High DNA-Protein Crosslinking Yield with Two-Wavelength Femtosecond Laser Irradiation

Abstract

DNA-protein interactions are instrumental in the replication, repair, recombination, and expression of genetic information. Their study under physiological conditions requires rapid methods that do not cause extensive cell damage. Among the available techniques, crosslinking by ultraviolet (UV) laser irradiation seems best placed to fulfill these requirements, but the crosslinking yield is still relatively low with the commonly used pulses in the nanosecond (ns) range (see Chapter 27). To attain higher crosslinking yields, laser parameters must be adjusted to the underlying two-photon process, which strongly depends on pulse intensity and pulse length (1). The highest crosslink yields are achieved using femtosecond (fs) laser pulses, but these also result in higher DNA damage (1).
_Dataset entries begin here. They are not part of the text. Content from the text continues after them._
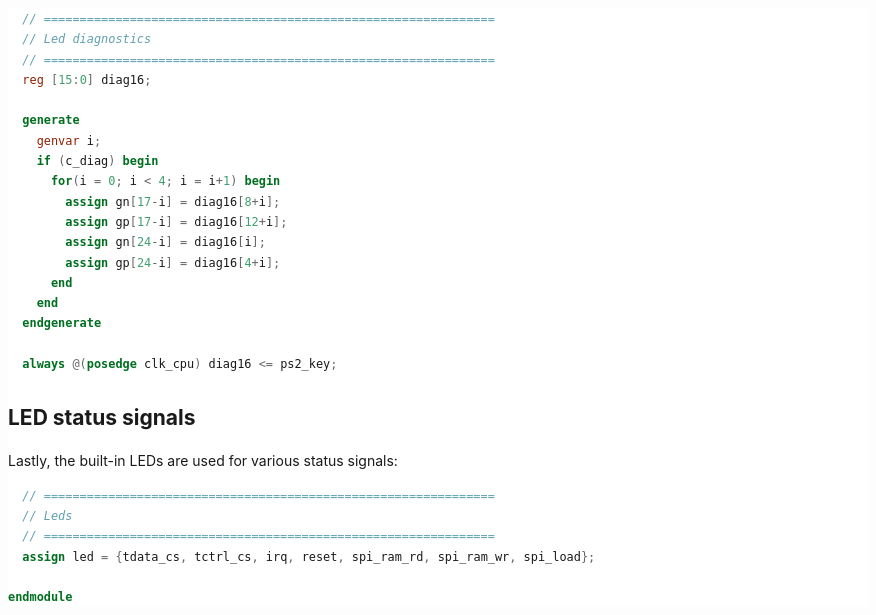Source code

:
 ```verilog
  // ===============================================================
  // Led diagnostics
  // ===============================================================
  reg [15:0] diag16;

  generate
    genvar i;
    if (c_diag) begin
      for(i = 0; i < 4; i = i+1) begin
        assign gn[17-i] = diag16[8+i];
        assign gp[17-i] = diag16[12+i];
        assign gn[24-i] = diag16[i];
        assign gp[24-i] = diag16[4+i];
      end
    end
  endgenerate

  always @(posedge clk_cpu) diag16 <= ps2_key;
```

## LED status signals

Lastly, the built-in LEDs are used for various status signals:

```verilog
  // ===============================================================
  // Leds
  // ===============================================================
  assign led = {tdata_cs, tctrl_cs, irq, reset, spi_ram_rd, spi_ram_wr, spi_load};

endmodule
```


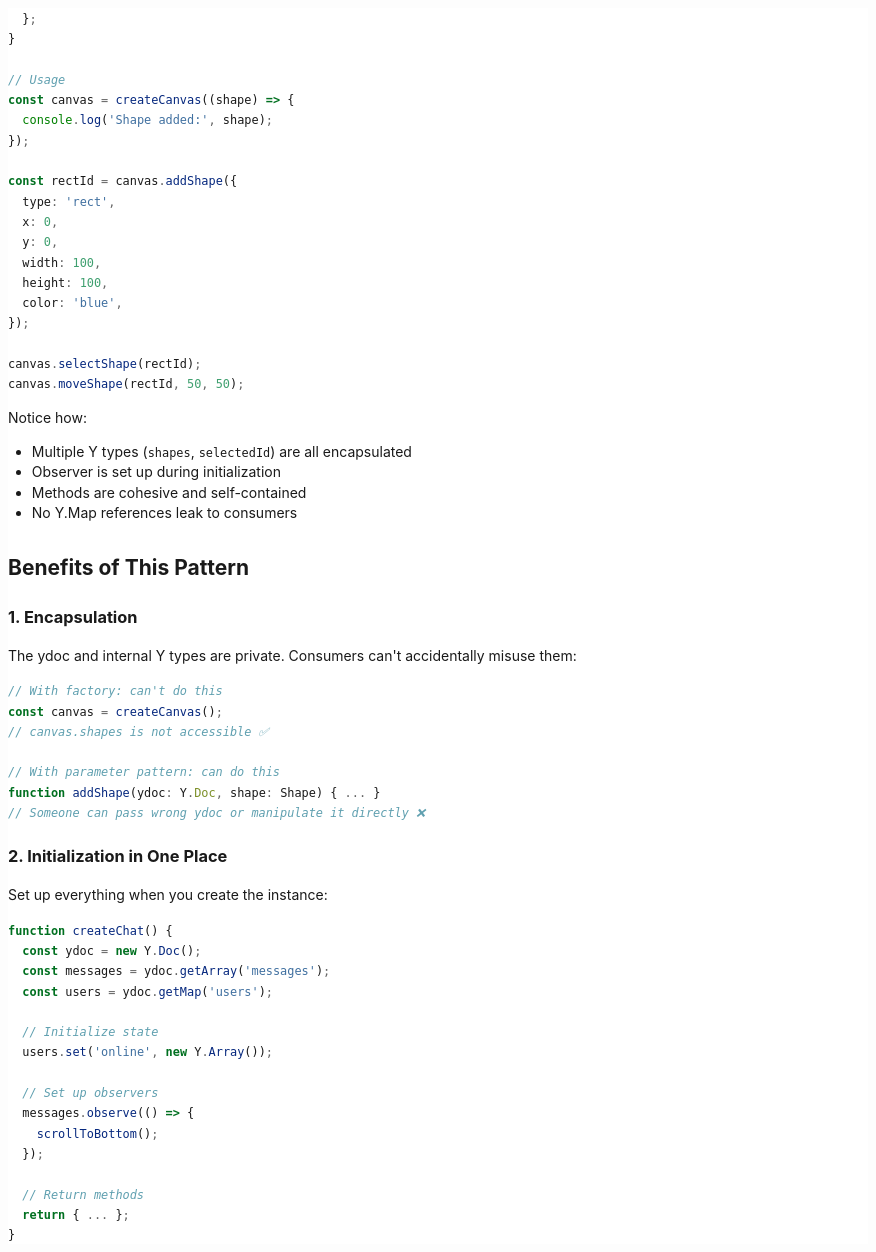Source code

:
 ```typescript
  };
}

// Usage
const canvas = createCanvas((shape) => {
  console.log('Shape added:', shape);
});

const rectId = canvas.addShape({
  type: 'rect',
  x: 0,
  y: 0,
  width: 100,
  height: 100,
  color: 'blue',
});

canvas.selectShape(rectId);
canvas.moveShape(rectId, 50, 50);
```

Notice how:
- Multiple Y types (`shapes`, `selectedId`) are all encapsulated
- Observer is set up during initialization
- Methods are cohesive and self-contained
- No Y.Map references leak to consumers

## Benefits of This Pattern

### 1. Encapsulation

The ydoc and internal Y types are private. Consumers can't accidentally misuse them:

```typescript
// With factory: can't do this
const canvas = createCanvas();
// canvas.shapes is not accessible ✅

// With parameter pattern: can do this
function addShape(ydoc: Y.Doc, shape: Shape) { ... }
// Someone can pass wrong ydoc or manipulate it directly ❌
```

### 2. Initialization in One Place

Set up everything when you create the instance:

```typescript
function createChat() {
  const ydoc = new Y.Doc();
  const messages = ydoc.getArray('messages');
  const users = ydoc.getMap('users');

  // Initialize state
  users.set('online', new Y.Array());

  // Set up observers
  messages.observe(() => {
    scrollToBottom();
  });

  // Return methods
  return { ... };
}
```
In order to reduce the UV-induced DNA damage, we have applied a combination of UV pulses for the first excitation step and blue pulses for the second step (2). This strategy has the advantage that the intensity of the UV pulse in the first step can be kept low, thus reducing DNA damage caused by the UV photons. High crosslinking efficiency can, however, still be attained by applying the second pulse with a very short time delay and at a visible wavelength too long to excite DNA bases from the ground state. This second pulse cannot alone damage DNA, but it can provide enough additional energy for the UV excited bases to pass their ionization threshold, leading to crosslinking.